Dalam kabinet-kabinet zaman revolusi fisik, Ali berturut-turut menduduki kursi wakil menteri Penerangan, merangkap sekjen Dewan Pertahanan Nasional dan sampai dua kali menjadi Menteri Pendidikan dan Kebudayaan.

Les bahasa Jawa

Bagi rata-rata orang Indonesia, Ali bertubuh tinggi besar. Ketegapan tersebut agaknya diwarisi dari orangtua, meskipun Ali sendiri turut mengembangkannya. Sewaktu menjadi pelajar HBS dulu dia gemar sekali berolahraga dan sering ikut peragaan senam.

Dulu dia suka main tenis, sekarang golf. Dulu suka main biola, kini gemar mendengarkan musik dan menikmati seni pahat. Komentarnya, “Dalam kesenian, baik suara maupun lukisan, kita harus berjuang mencari dan menemukan kepribadian Indonesia yang baru, sesuai dengan jiwa revolusi. Kita jangan kembali ke zaman Borobudur atau Prambanan. Dari monumen-monumen kuno tersebut diambil saja api kebesarannya yang membuktikan kemampuan bangsa kita dalam bidang kesenian.”
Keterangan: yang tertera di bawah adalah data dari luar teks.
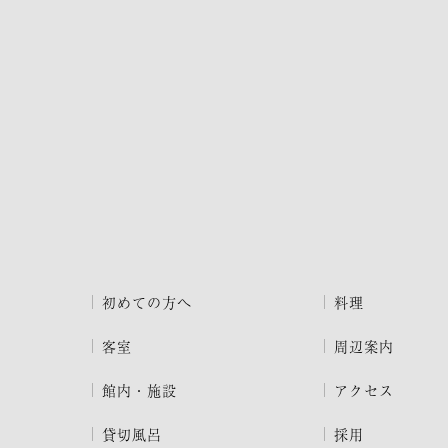
初めての方へ
料理
客室
周辺案内
館内・施設
アクセス
貸切風呂
採用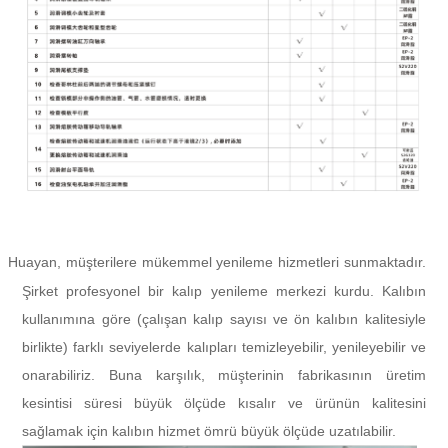
Huayan, müşterilere mükemmel yenileme hizmetleri sunmaktadır.
l
Şirket profesyonel bir kalıp yenileme merkezi kurdu. Kalıbın
kullanımına göre (çalışan kalıp sayısı ve ön kalıbın kalitesiyle
birlikte) farklı seviyelerde kalıpları temizleyebilir, yenileyebilir ve
onarabiliriz. Buna karşılık, müşterinin fabrikasının üretim
kesintisi süresi büyük ölçüde kısalır ve ürünün kalitesini
sağlamak için kalıbın hizmet ömrü büyük ölçüde uzatılabilir.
Dari buku-buku perpustakaannya, beberapa yang menjadi kegemaran Ali adalah buku Sejarah Revolusi Perancis, L’Histoire socialiste de la Revolution Franchise, dan San Min Chu I karya Dr. Sun Yat Sen. Buku-buku tulisan Lord Bertrand Russell, autobiografi Nehru, kumpulan karangan Mao Tse Tung, tetapi juga Babad Tanah Jawi, dan Pararaton.

Tidak sia-sia dulu dia diwajibkan mengikuti pelajaran ekstra bahasa Jawa oleh ayahnya!

-------

Itulah sekelumit kisah tentang Ali Sastroamidjojo, sosok di balik lahirnya Konferensi Asia Afrika 1955 di Bandung.